_Aim_
Format every line of the items below as a JSON list of strings, with one string per line and no blank lines. Leave out the pictures.

_Dataset records_

^^^^^^^^^^^^^^^^

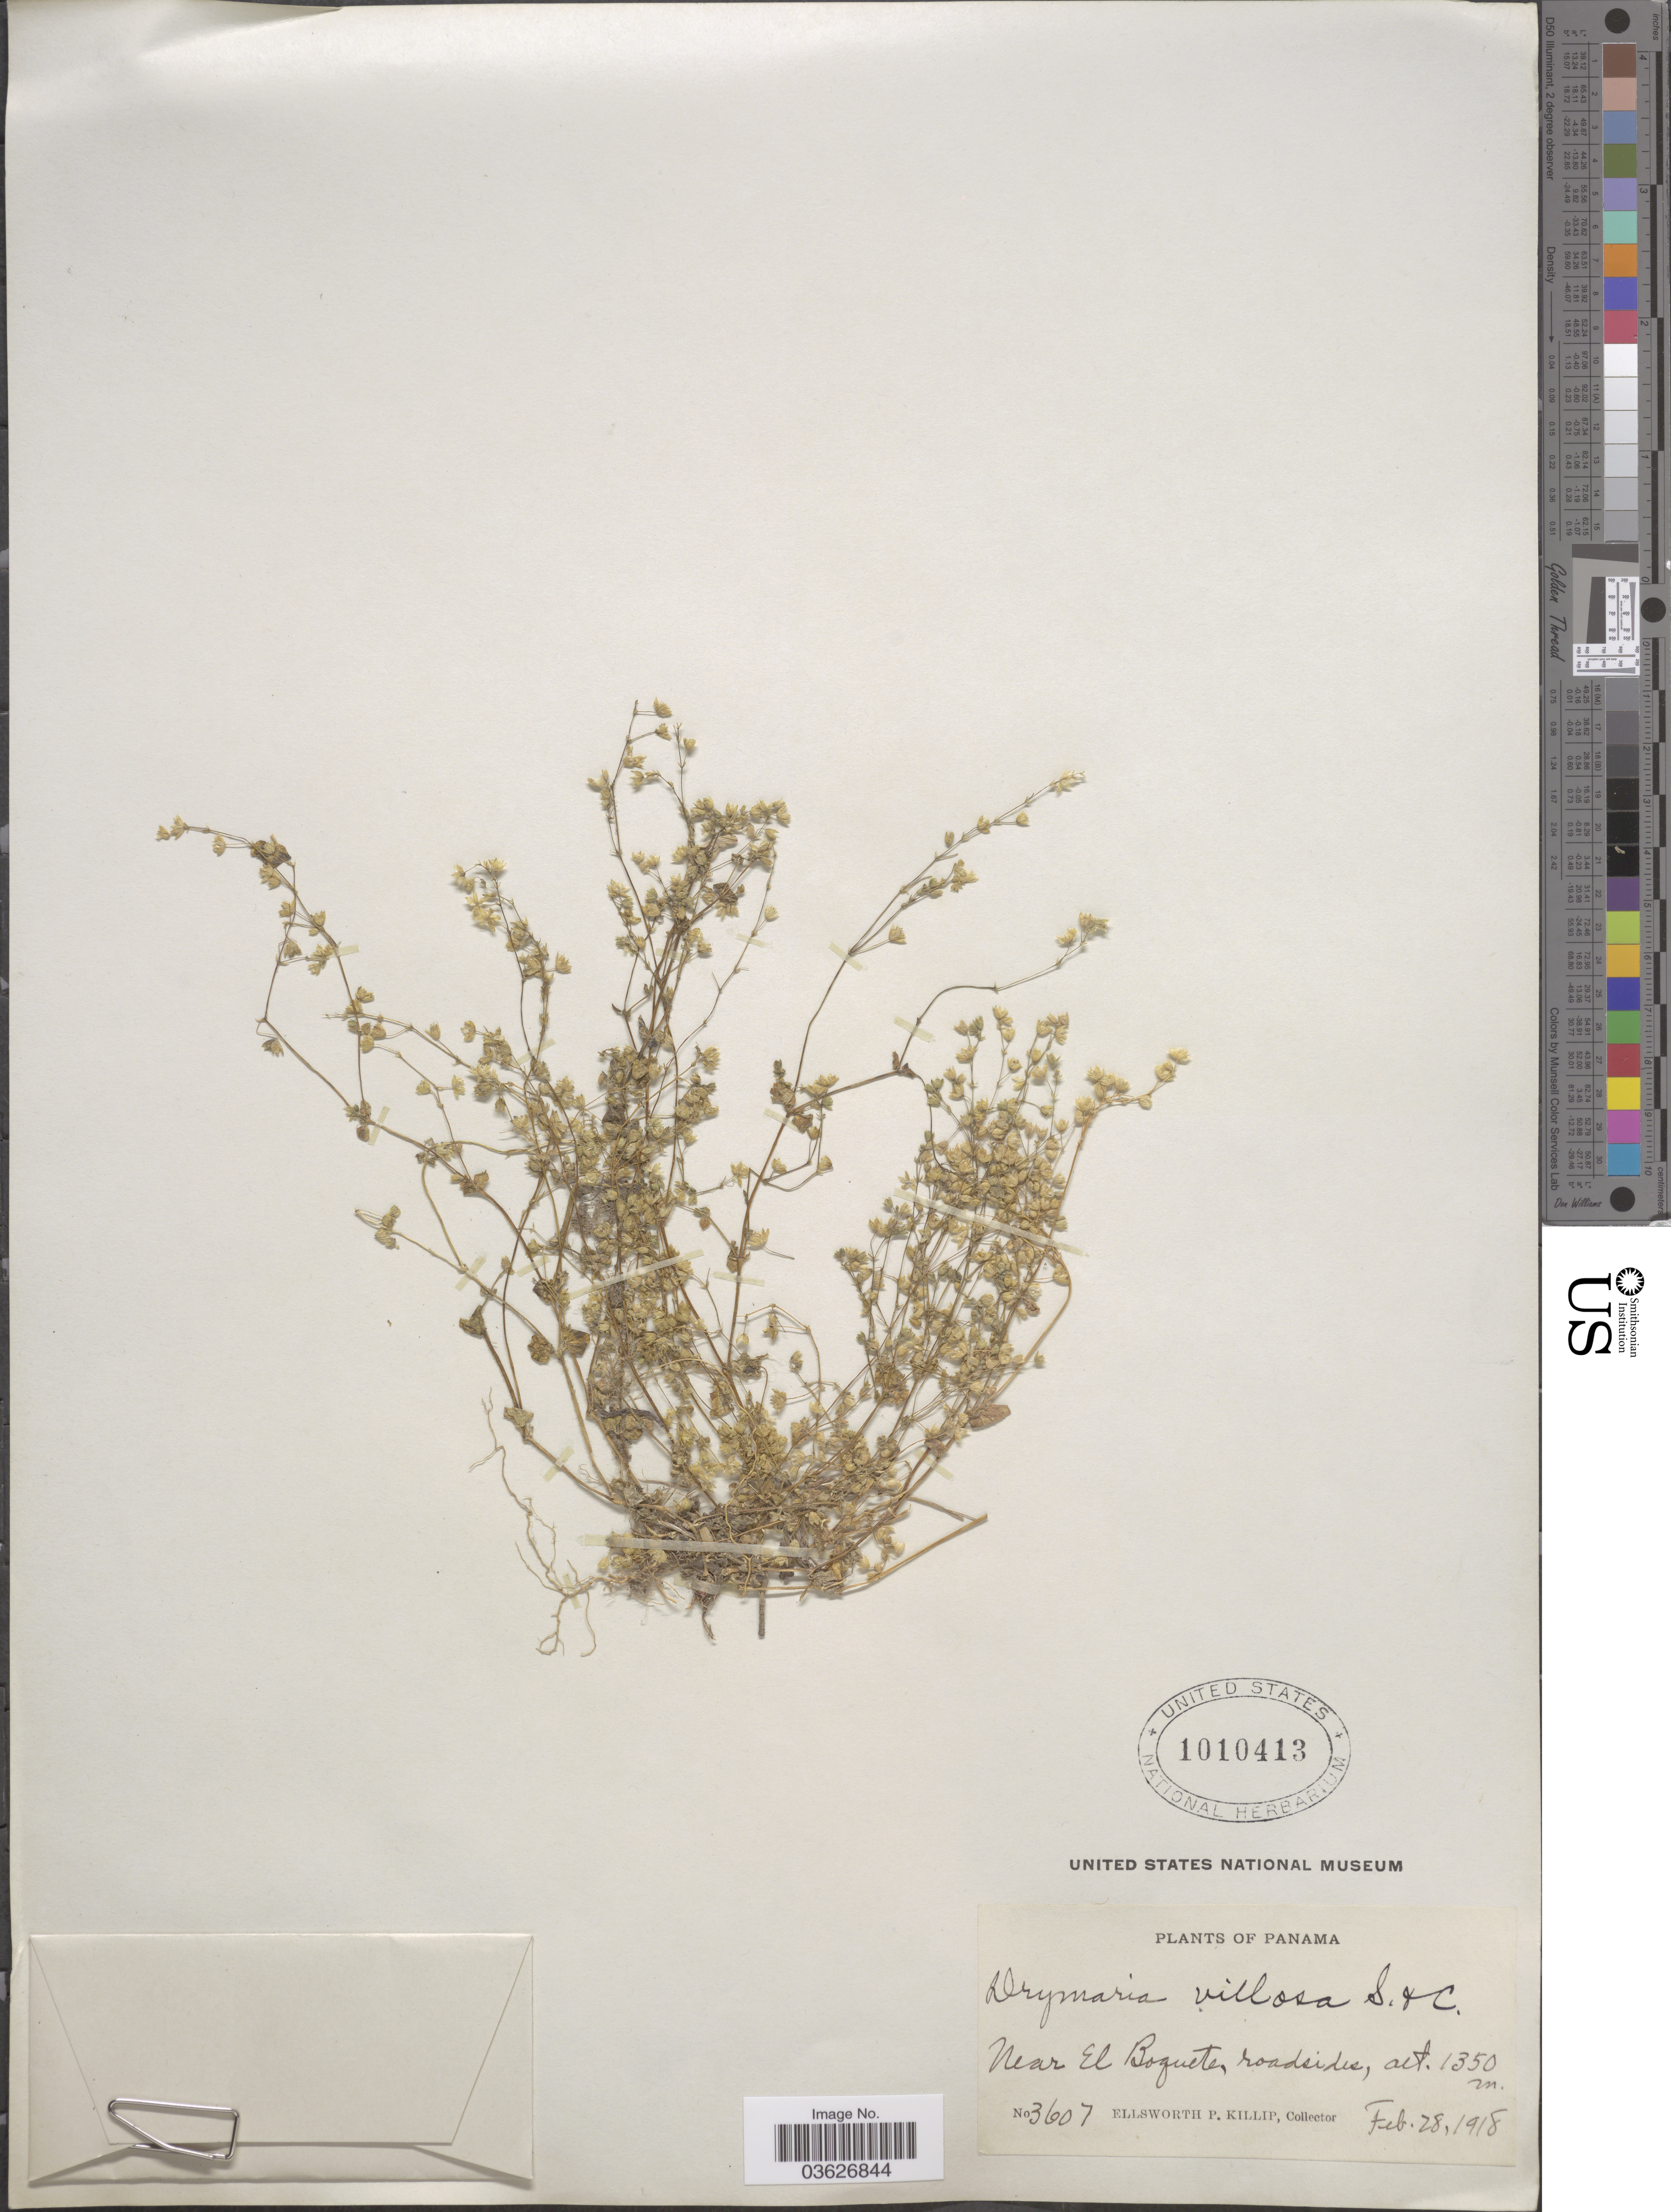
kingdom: Plantae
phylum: Tracheophyta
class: Magnoliopsida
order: Caryophyllales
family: Caryophyllaceae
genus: Drymaria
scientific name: Drymaria villosa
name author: Cham. & Schltdl.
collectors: E. P. Killip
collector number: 3607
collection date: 1918-02-28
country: Panama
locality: Near El Boquete, roadside.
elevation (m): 1350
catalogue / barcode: US 1010413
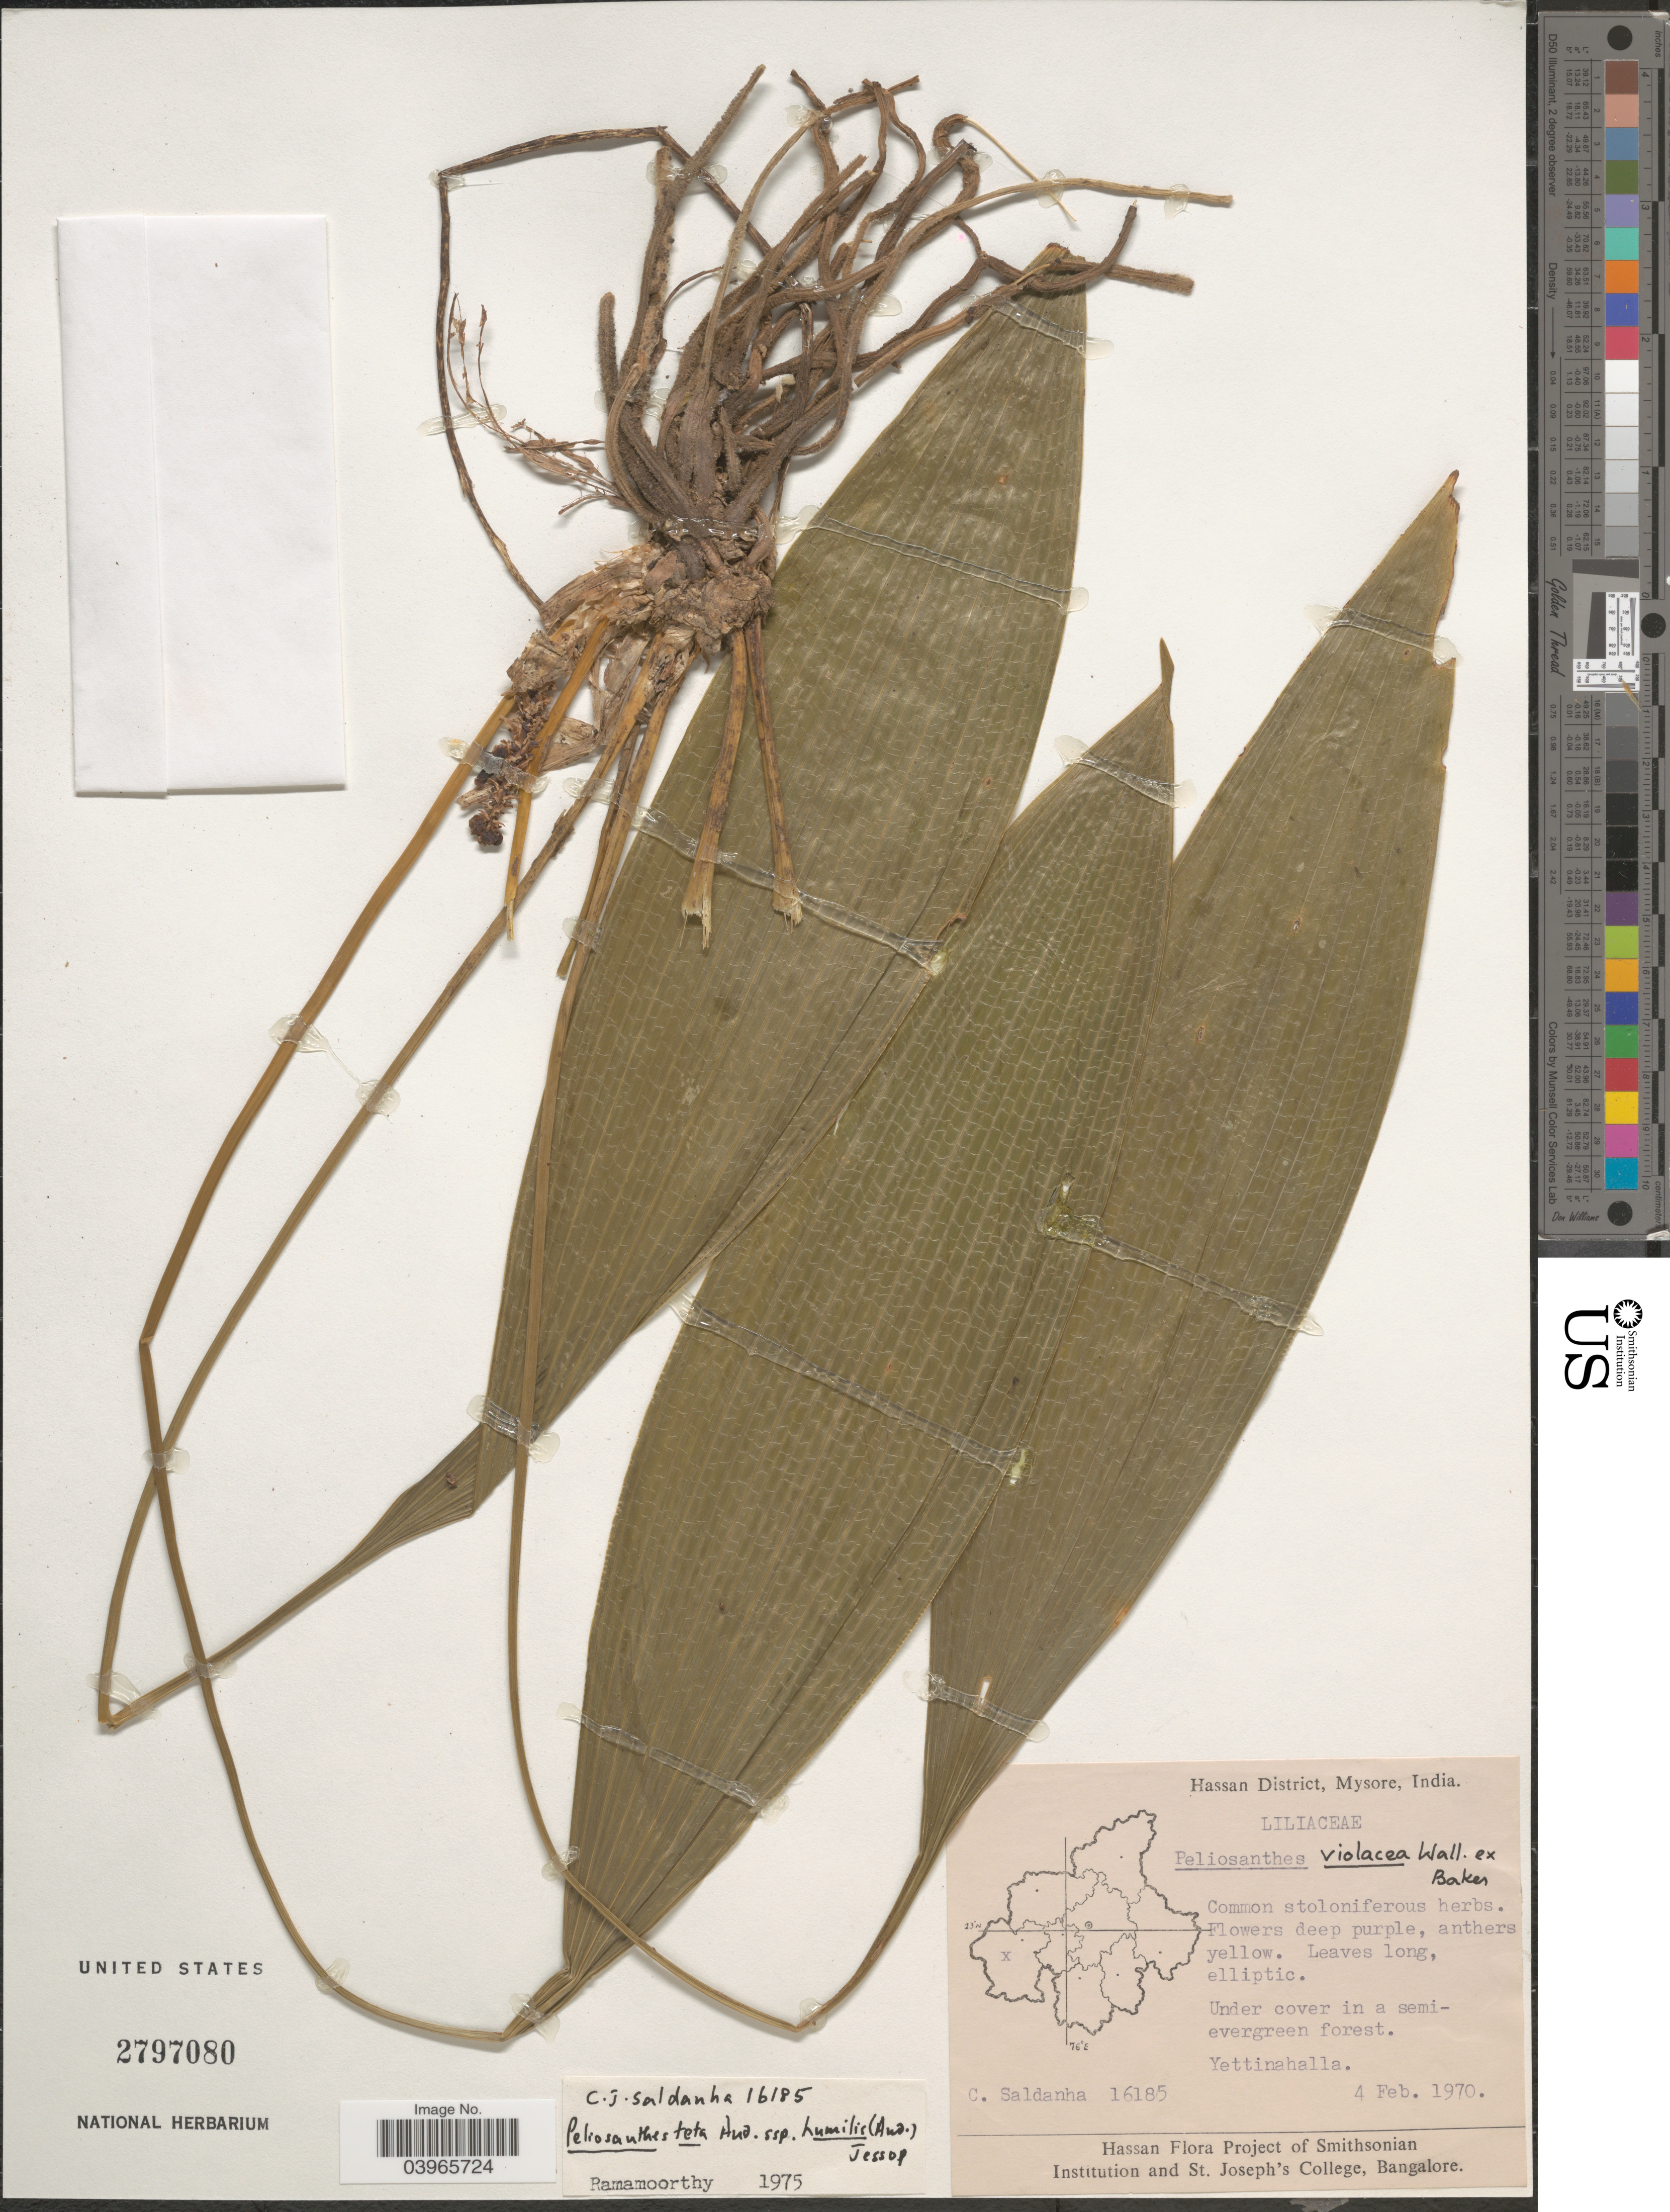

^^^^^^^^^^^^^^^^

_Exercise solution_
[
  "kingdom: Plantae",
  "phylum: Tracheophyta",
  "class: Magnoliopsida",
  "order: Caryophyllales",
  "family: Caryophyllaceae",
  "genus: Drymaria",
  "scientific name: Drymaria villosa",
  "name author: Cham. & Schltdl.",
  "collectors: E. P. Killip",
  "collector number: 3607",
  "collection date: 1918-02-28",
  "country: Panama",
  "locality: Near El Boquete, roadside.",
  "elevation (m): 1350",
  "catalogue / barcode: US 1010413"
]